27 DECEMBER 1940, Page 10

THE HOSPITAL AT NIGHT

By DAVID WINSER ,

IT is always very dark in hospital at night, unless casualties are being brought in. The passages are lit only by oil- lanterns, which might be as old as the hospital. The wards are so dark that very ill patients, or old men, imagine extra- ordinary and often quite pleasant happenings. The ill patients tell you about them apologetically, when they are well again. The old men get out of bed and kill monsters, or are found wandering down the passage because they have forgotten they are not at home. When the nurses have to pursue them, they do it very successfully. Nurses have cat's eyes, and can see in the dark. They sweep past with a rustle of clean starched uniforms before you know they are there. They walk with the same controlled urgency by night as by day, whether to a routine job or to an emergency. They only run if someone is being sick.

It is dark downstairs also, except at the casualty entrance, where the porter talks to a couple of policemen and the telephone-operator sits at his desk and draws pictures of bizarre castles. One of the policemen collects autographs of famous composers, and he brought a suitcase full to show us when we were on night duty. But for the war, he had meant to buy a small scrap of Beethoven on an envelope. From the casualty entrance a long lighted passage runs past the Men's and Women's Casualty, past two operating-theatres which they use during the raids, and into a sudden wall of darkness. This is the beginning of the Reception-Room, where the stretcher-bearers sleep, in case air-raid casualties are brought in. L.C.C. ambulance men bring in their own casualties, but the A.R.P. are m a hurry to get back to the incident. They have to be met by stretcher-bearers and they are often excited, distrusting the way the hospital takes in the casualties they have nursed so carefully, or seen dug out so laboriously from under such heavy piles of disrupted houses. The hospital takes them in impersonally, and the stretcher- bearers feel very personally about them. Sometimes they suddenly see that the casualty they were concerned about is dead, and they are sad and awed, and wonder if they could have done anything.

But we do not enjoy air-raid casualties, because there are too many of them, and there is very little to do but give them morphia and sometimes stored blood and set their limbs and clean their wounds. Even that would be enjoyable if there were not so many of them at once. It becomes an emergency, and medicine is better done slowly and carefully. The enjoy- able casualties are the single ones, for whom there is some- thing to do. It is sad that they are casualties, but that is none of our doing. We have the better job of watching doctors settle cases which, as students, we did not understand, and seeing a person in pain, with muddied clothes and blood on his hands or with the anxiety of being inexplicably ill, suddenly transformed into a white-bandaged patient who is sure to get well again. It is a beautiful, almost perfect, change. One moment they are less than human, degraded by dirt, weakened by wounds or illness ; and in an hour they are clean and fresh, doped a little, feeling almost well again.
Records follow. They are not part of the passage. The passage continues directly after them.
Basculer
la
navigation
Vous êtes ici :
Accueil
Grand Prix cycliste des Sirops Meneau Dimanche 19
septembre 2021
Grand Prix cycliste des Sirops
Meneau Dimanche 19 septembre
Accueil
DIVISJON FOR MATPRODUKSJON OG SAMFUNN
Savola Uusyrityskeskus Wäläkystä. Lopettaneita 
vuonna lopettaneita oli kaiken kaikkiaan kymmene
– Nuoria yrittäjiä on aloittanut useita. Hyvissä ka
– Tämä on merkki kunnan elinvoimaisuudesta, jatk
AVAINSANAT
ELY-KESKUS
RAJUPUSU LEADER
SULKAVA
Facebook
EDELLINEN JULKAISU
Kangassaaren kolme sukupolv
All the people who come in at night are individual and curious. By day they are just ordinary people ; they are never ordinary by night. Sometimes they are foreign, and make rules that they will only answer questions put to them in French, even though they understand English quite well if they have to. There was an Italian once, not too badly hurt, and he made this rule and then lay there, swearing quietly and continuously in Italian.

" 0 Dio mio!" he swore, " 0 Dio mio! 0 dolore!"

If he had been badly hurt he would have made less fuss. It is always the people who are badly hurt who say they are quite all right. Sometimes they say it is silly for them to be in hospital, really they are all right and would rather go home. And once, with the same contentment, one of these breathed like a frog and dropped off to death. No one could stop him.

We almost love these night-casualties when they decide not to die. We have done nothing for them, even the doctors have only done what you can do with the incredibly subtle cell-mechanism that is alive in them. But we have washed them, and the doctors have given them morphia and splinted their legs. When they decide to live we feel we have created something. The time goes quickly as we put in unimportant stitches.

When girls have cut their faces, we daren't put the stitches in. A houseman has to do it, in case we make a mistake. There was a girl once, and whenever she realised that her face had been cut—it was a little cut, only an inch or so and not deep—she shivered. She tried not to shiver, but her body shivered for her, because she was so frightened about her face. A nurse got out the stitch-tray, stitch-forceps, ether, scissors, horse-hair, needles, sterilised water ; and a houseman put the stitches in and they were all right.

After twelve we go to sleep, and only the porter and one houseman are awake, besides a little scattering of nurses. It is very quiet downstairs, except when a casualty suddenly arrives and the system swings into action again after a momentary pause for sleepiness. It is quiet upstairs, too, except where the old men are sleeping. They talk in their sleep, and see monsters. The nurses walk about in the dark- ness and soothe them.